"I don't know. I suppose I ought to tell him that the end may come at any time."
But telling him was not an easy matter as Miss Fletcher found when she joined him later in the linen closet. He was busy spreading his varied possessions along the shelves on top of the piles of immaculate linen, stopping now and then to refresh himself with a bite of salt pork and some corn pone that had been packed for days along with Sally's shoes and sunbonnet and his own scanty wardrobe.
"I suppose you know," Miss Fletcher began gently, trying not to show her chagrin at the state of the room, "that your daughter is in a very serious condition."
He looked at her sharply. "Shucks! Sal'll pull through," he said with mingled defiance and alarm. "You ain't saw her afore in one of them spells. Besides, hit meks a difference when a gal's paw and grandpaw and great-grandpaw was feud-followers. A feud-follower teks more killin' then ordinary folks.
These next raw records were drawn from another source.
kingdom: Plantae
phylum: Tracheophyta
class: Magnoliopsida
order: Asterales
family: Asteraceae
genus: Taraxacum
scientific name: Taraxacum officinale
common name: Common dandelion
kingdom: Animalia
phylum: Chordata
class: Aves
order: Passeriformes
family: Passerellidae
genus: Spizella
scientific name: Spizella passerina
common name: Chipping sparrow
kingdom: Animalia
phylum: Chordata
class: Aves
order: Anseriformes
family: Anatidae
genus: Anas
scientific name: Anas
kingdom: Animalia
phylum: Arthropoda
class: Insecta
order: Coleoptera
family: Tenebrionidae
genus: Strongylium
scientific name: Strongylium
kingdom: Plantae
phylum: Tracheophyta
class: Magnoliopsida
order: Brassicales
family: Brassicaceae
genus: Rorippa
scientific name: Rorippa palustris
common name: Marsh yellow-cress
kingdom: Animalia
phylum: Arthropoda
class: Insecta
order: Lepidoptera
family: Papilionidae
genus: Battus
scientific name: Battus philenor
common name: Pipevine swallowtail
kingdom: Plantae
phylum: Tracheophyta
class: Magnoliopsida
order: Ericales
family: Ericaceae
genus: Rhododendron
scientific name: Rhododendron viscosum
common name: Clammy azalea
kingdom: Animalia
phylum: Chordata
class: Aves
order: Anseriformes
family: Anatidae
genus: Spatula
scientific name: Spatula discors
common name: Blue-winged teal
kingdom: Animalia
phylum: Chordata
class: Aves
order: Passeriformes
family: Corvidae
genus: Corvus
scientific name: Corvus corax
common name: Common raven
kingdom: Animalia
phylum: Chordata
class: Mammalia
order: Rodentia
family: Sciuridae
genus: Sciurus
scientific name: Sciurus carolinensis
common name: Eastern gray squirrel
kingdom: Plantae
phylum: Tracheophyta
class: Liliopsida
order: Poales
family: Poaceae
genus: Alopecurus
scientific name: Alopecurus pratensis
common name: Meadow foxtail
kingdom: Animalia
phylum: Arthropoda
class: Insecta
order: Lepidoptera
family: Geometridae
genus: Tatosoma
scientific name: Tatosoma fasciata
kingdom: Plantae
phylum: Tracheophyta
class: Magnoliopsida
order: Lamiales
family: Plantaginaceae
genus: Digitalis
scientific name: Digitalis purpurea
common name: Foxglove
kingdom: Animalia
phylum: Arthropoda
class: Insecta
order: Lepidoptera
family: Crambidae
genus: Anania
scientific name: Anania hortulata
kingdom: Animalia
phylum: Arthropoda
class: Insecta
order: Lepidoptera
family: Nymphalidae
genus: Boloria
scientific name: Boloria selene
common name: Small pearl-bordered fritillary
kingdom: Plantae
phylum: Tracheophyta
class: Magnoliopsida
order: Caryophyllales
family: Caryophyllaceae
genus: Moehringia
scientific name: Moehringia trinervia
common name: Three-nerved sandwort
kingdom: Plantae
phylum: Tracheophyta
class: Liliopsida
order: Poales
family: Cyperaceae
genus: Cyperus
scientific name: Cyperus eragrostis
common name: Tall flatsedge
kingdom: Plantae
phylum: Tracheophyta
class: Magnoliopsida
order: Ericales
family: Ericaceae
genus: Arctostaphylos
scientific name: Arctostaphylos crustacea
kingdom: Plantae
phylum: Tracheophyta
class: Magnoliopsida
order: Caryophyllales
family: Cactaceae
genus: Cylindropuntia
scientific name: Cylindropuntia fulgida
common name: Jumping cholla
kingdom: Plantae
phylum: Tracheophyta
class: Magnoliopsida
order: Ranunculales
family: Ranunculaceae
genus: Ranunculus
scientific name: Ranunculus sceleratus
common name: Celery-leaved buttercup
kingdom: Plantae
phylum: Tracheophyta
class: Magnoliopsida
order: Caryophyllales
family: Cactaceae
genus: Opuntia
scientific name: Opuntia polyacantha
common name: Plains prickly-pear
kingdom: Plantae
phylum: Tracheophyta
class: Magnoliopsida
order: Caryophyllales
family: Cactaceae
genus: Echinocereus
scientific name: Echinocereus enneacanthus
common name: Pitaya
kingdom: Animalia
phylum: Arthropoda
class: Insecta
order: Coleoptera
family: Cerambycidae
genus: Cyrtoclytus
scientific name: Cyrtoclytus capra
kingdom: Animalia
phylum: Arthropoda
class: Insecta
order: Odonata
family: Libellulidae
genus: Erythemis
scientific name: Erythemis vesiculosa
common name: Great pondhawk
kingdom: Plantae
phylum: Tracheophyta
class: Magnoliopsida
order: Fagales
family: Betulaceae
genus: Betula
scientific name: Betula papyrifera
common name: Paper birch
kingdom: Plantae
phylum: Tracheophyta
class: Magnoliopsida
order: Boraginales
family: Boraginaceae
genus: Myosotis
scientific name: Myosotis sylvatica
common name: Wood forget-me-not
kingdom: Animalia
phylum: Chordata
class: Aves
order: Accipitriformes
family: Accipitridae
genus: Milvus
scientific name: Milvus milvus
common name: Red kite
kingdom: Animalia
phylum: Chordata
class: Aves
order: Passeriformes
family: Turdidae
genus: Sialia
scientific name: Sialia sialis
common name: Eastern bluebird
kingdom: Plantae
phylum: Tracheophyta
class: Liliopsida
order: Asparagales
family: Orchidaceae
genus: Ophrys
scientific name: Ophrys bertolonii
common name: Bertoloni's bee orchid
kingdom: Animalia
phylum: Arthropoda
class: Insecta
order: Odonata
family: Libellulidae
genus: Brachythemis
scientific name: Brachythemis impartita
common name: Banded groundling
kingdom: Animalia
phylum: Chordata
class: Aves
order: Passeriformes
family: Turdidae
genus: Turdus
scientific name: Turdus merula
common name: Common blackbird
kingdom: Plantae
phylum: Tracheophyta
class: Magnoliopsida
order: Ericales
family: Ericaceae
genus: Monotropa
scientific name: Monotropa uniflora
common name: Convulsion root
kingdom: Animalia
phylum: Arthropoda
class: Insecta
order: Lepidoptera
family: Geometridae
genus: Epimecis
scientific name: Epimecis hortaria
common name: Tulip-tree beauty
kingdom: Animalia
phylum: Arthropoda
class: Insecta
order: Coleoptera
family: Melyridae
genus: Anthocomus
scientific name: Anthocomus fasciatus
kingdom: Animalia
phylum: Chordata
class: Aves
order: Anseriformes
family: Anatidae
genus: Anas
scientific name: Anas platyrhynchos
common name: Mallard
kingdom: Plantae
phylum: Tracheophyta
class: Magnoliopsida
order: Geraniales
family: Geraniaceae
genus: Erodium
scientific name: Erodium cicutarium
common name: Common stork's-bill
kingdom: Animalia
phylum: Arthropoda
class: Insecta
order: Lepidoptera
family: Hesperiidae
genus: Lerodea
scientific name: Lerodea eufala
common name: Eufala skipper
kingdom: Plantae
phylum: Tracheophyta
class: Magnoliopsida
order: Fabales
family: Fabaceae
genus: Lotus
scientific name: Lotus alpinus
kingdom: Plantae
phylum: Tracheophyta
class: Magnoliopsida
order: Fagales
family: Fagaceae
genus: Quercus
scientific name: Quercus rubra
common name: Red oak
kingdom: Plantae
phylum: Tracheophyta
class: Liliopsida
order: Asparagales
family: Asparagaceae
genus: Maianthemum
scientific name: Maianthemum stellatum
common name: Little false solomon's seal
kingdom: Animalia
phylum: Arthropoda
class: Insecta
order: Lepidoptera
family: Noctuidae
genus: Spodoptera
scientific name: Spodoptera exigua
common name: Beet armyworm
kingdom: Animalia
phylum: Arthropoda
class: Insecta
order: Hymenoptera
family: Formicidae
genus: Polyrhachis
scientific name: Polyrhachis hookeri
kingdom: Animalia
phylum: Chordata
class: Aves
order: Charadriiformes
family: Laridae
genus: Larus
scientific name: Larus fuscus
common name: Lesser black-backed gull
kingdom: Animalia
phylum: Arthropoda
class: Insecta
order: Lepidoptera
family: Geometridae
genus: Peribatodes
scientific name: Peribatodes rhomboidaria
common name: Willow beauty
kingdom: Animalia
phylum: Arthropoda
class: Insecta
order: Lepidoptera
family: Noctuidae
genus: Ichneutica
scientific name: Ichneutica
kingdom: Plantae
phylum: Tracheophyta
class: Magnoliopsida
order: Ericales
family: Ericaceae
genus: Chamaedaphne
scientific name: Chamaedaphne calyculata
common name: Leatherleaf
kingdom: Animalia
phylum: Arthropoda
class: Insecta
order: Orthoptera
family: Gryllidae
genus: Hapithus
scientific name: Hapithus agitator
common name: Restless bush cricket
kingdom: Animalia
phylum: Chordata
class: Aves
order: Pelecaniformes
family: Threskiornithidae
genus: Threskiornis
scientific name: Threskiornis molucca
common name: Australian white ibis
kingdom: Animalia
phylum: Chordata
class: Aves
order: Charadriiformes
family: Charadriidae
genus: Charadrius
Her maw was subjec' to cramp colic afore her."
"But this isn't cramp colic," Miss Fletcher urged, "it's her appendix, and it wasn't taken in time."
"Well, ain't they goin' to draw it?" he asked irritably. "Ain't that whut we're here fer?"
"Yes; but you don't understand. The doctor may decide not, to operate."
The old man's face wore a puzzled look, then his lips hardened:
"Mebbe hit's the money thet's a-woriyin' him. You go toll him that Jeb Hawkins pays ez he goes! I got pension money sewed in my coat frum the hem clean up to the collar. I hain't askin' none of you to cure my gal fer nothin'!"
Miss Fletcher laid her hand on his arm. It was a shapely hand as well as a kindly one.